DATA FOR ANALYSIS:

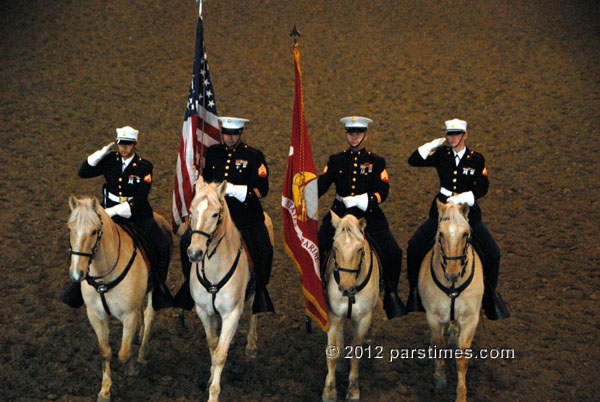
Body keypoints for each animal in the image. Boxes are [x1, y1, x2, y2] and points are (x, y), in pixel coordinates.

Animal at [67, 197, 171, 402]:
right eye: (70, 228)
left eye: (94, 231)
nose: (77, 273)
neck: (104, 275)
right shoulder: (96, 316)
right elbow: (105, 352)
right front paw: (105, 390)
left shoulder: (128, 315)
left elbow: (123, 352)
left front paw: (131, 369)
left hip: (155, 288)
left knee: (148, 315)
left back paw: (142, 353)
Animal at [188, 178, 274, 402]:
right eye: (191, 211)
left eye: (215, 214)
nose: (194, 253)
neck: (214, 268)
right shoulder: (203, 311)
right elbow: (212, 344)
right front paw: (210, 377)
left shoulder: (232, 313)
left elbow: (220, 354)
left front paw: (213, 394)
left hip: (255, 291)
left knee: (254, 312)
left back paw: (251, 346)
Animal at [324, 212, 380, 400]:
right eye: (335, 248)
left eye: (360, 250)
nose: (345, 288)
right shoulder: (334, 315)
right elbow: (332, 352)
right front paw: (329, 390)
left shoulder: (363, 318)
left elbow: (356, 353)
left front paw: (353, 389)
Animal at [420, 201, 486, 402]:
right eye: (441, 234)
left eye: (465, 234)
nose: (452, 273)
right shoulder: (433, 317)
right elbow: (438, 345)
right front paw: (440, 378)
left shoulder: (470, 320)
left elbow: (462, 358)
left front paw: (461, 395)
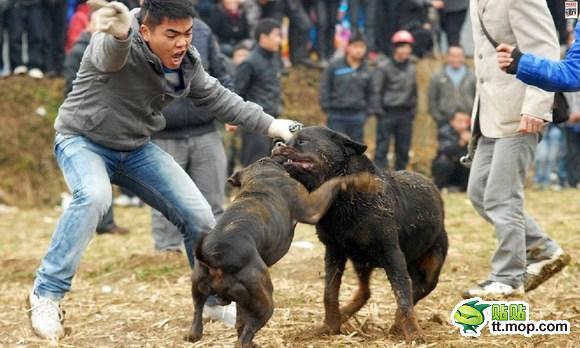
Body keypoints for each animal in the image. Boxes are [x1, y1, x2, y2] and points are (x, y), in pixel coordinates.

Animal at [184, 158, 378, 348]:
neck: (260, 175)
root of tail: (216, 259)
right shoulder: (312, 207)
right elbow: (334, 182)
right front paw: (360, 180)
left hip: (202, 290)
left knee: (204, 315)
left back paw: (197, 334)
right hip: (265, 301)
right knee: (246, 334)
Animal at [274, 125, 448, 342]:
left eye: (302, 141)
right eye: (285, 141)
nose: (277, 145)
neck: (343, 198)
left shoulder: (392, 255)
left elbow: (404, 297)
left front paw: (414, 333)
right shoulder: (334, 251)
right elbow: (329, 293)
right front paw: (329, 327)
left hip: (430, 267)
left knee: (417, 289)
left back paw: (397, 324)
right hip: (361, 260)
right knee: (365, 292)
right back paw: (345, 315)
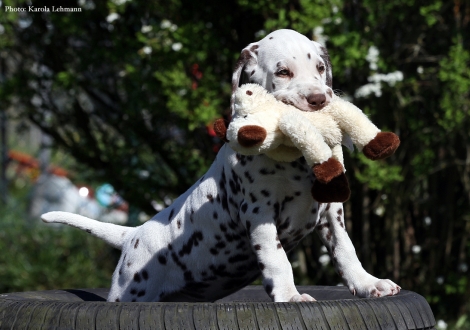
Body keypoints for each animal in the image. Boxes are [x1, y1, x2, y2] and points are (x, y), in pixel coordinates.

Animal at [42, 29, 400, 302]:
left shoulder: (331, 210)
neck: (292, 159)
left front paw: (368, 283)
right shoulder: (259, 213)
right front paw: (290, 295)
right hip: (128, 294)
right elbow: (278, 259)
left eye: (321, 68)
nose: (319, 99)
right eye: (283, 72)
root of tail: (133, 234)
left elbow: (346, 250)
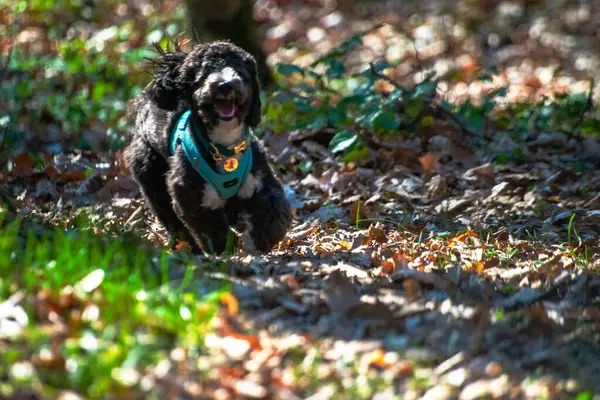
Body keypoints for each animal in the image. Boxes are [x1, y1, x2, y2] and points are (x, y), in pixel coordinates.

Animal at [125, 40, 292, 253]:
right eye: (204, 75)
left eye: (239, 70)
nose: (225, 84)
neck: (225, 146)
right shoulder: (191, 194)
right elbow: (210, 226)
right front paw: (224, 249)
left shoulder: (259, 179)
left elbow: (273, 210)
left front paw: (257, 242)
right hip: (149, 171)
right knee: (168, 215)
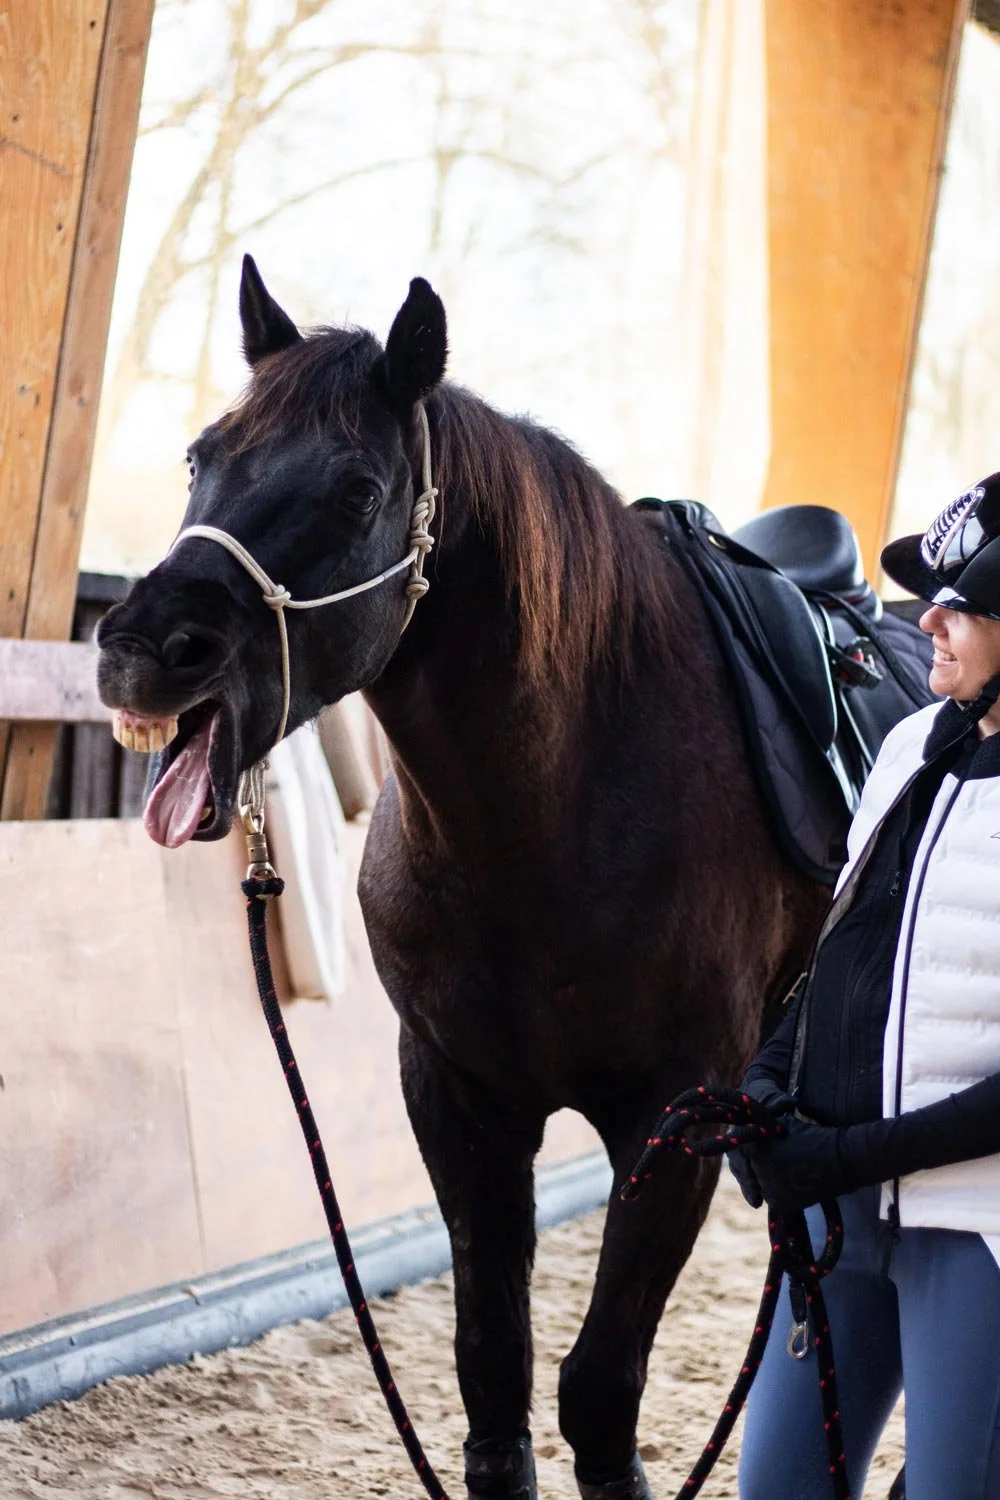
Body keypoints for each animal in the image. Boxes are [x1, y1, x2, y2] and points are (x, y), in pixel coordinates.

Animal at [96, 257, 838, 1499]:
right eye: (203, 457)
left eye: (357, 490)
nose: (140, 646)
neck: (553, 812)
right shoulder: (456, 1097)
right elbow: (494, 1375)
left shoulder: (675, 1120)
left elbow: (599, 1392)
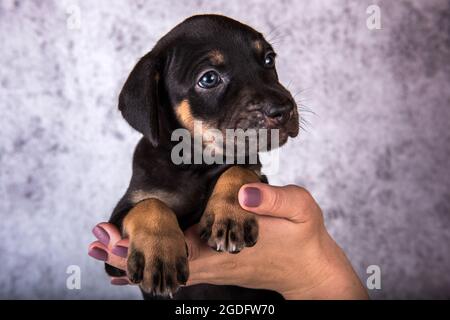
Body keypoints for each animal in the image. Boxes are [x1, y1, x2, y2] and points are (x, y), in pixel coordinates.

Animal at [106, 14, 298, 300]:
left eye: (268, 60)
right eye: (209, 79)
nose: (284, 109)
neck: (193, 163)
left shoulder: (257, 174)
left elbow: (239, 170)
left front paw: (229, 215)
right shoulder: (115, 238)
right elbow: (149, 204)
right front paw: (160, 254)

WHAT IS REQUIRED: Every entry should come back exactly as written, only without images.

ANSWER:
Body keypoints for each animal in the image. Boxes are [x1, y1, x2, y2] and points are (x, y), in pixel coordinates.

Animal at [67, 197, 171, 402]:
right eye: (70, 228)
left eye: (94, 231)
nose: (77, 273)
neck: (104, 275)
right shoulder: (96, 316)
right elbow: (105, 352)
right front paw: (105, 390)
left shoulder: (128, 315)
left elbow: (123, 352)
left front paw: (131, 369)
left hip: (155, 288)
left knee: (148, 315)
left back paw: (142, 353)
Animal at [188, 178, 274, 402]:
right eye: (191, 211)
left eye: (215, 214)
nose: (194, 253)
neck: (214, 268)
right shoulder: (203, 311)
right elbow: (212, 344)
right front paw: (210, 377)
left shoulder: (232, 313)
left elbow: (220, 354)
left front paw: (213, 394)
left hip: (255, 291)
left knee: (254, 312)
left back paw: (251, 346)
Animal at [324, 212, 380, 400]:
right eye: (335, 248)
left eye: (360, 250)
nose: (345, 288)
right shoulder: (334, 315)
right elbow: (332, 352)
right front paw: (329, 390)
left shoulder: (363, 318)
left elbow: (356, 353)
left front paw: (353, 389)
Animal at [420, 201, 486, 402]:
right eye: (441, 234)
left eye: (465, 234)
nose: (452, 273)
right shoulder: (433, 317)
right elbow: (438, 345)
right front paw: (440, 378)
left shoulder: (470, 320)
left elbow: (462, 358)
left front paw: (461, 395)
Body keypoints for each animal in the image. Boxes are [x1, y1, x2, y2] and points are (x, y), in pixel coordinates.

Animal at [184, 158, 378, 348]:
neck: (260, 175)
root of tail: (216, 259)
right shoulder: (312, 207)
right elbow: (334, 182)
right front paw: (360, 180)
left hip: (202, 290)
left knee: (204, 315)
left back paw: (197, 334)
right hip: (265, 301)
right knee: (246, 334)
Animal at [274, 125, 448, 342]:
left eye: (302, 141)
right eye: (285, 141)
nose: (277, 145)
neck: (343, 198)
left shoulder: (392, 255)
left elbow: (404, 297)
left front paw: (414, 333)
right shoulder: (334, 251)
right elbow: (329, 293)
right front paw: (329, 327)
left hip: (430, 267)
left knee: (417, 289)
left back paw: (397, 324)
right hip: (361, 260)
right knee: (365, 292)
right back paw: (345, 315)
Body keypoints for each animal in the image. Boxes are [x1, y1, x2, y2] and points are (x, y), in pixel coordinates.

Animal at [42, 29, 400, 302]:
left shoulder: (331, 210)
neck: (292, 159)
left front paw: (368, 283)
right shoulder: (259, 213)
right front paw: (290, 295)
right hip: (128, 294)
right elbow: (278, 259)
left eye: (321, 68)
nose: (319, 99)
right eye: (283, 72)
root of tail: (133, 234)
left elbow: (346, 250)
Body keypoints for each animal in the image. Boxes are [x1, y1, x2, y2] and points are (x, y), in pixel coordinates.

Animal at [125, 40, 292, 253]:
right eye: (204, 75)
left eye: (239, 70)
nose: (225, 84)
neck: (225, 146)
right shoulder: (191, 194)
right elbow: (210, 226)
right front paw: (224, 249)
left shoulder: (259, 179)
left elbow: (273, 210)
left front paw: (257, 242)
right hip: (149, 171)
right knee: (168, 215)
Body keypoints for each animal in the image. Boxes are [x1, y1, x2, y2] and points are (x, y), in pixel coordinates.

Animal at [96, 257, 838, 1499]:
right eye: (203, 457)
left eye: (357, 490)
nose: (140, 646)
neck: (553, 812)
right shoulder: (456, 1097)
right elbow: (494, 1375)
left shoulder: (675, 1120)
left elbow: (599, 1392)
Body keypoints for each animal in the image. Boxes are [x1, y1, x2, y2] and points are (x, y), in pixel coordinates.

Animal at [106, 14, 298, 300]:
left eye: (268, 60)
right eye: (209, 79)
nose: (284, 109)
neck: (193, 163)
left shoulder: (257, 174)
left elbow: (239, 170)
left front paw: (229, 215)
right shoulder: (115, 238)
right elbow: (149, 204)
right front paw: (160, 254)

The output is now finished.